任务要求 -
下面哪些行含有字符串“правда”？请把这些行一字不改地全部摘出，大小写须完全一致。

------ 所给数据 ------

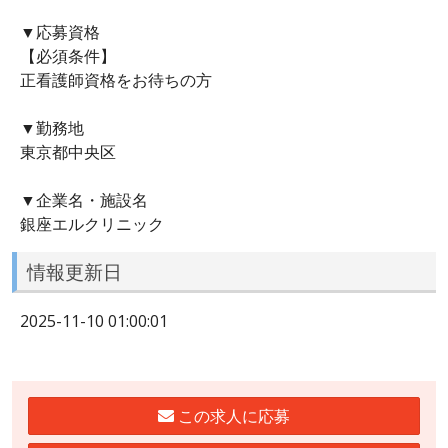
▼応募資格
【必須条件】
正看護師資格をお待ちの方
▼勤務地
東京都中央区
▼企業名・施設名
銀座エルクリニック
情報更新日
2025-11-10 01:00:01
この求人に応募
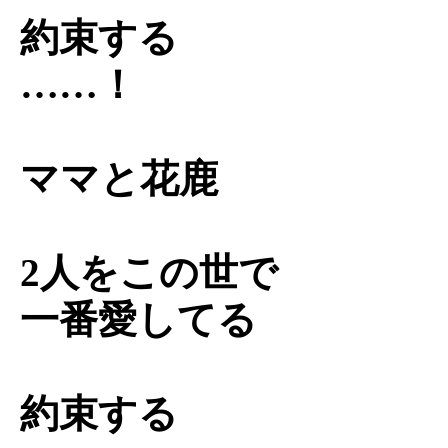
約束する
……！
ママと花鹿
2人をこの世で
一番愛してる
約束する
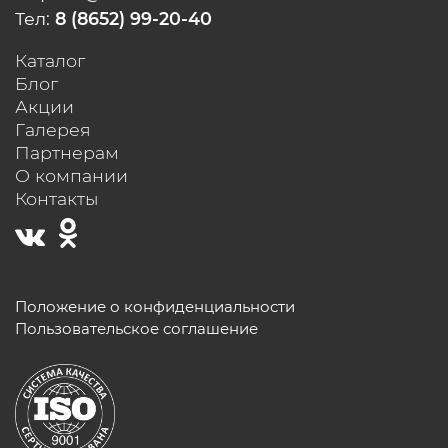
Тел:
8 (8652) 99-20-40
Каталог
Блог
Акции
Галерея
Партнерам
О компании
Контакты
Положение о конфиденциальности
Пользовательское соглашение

------
------ 所给数据 ------

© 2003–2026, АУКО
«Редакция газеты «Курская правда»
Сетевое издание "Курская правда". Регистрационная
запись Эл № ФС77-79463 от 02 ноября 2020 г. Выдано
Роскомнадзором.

------

作答区域 -
«Редакция газеты «Курская правда»
Сетевое издание "Курская правда". Регистрационная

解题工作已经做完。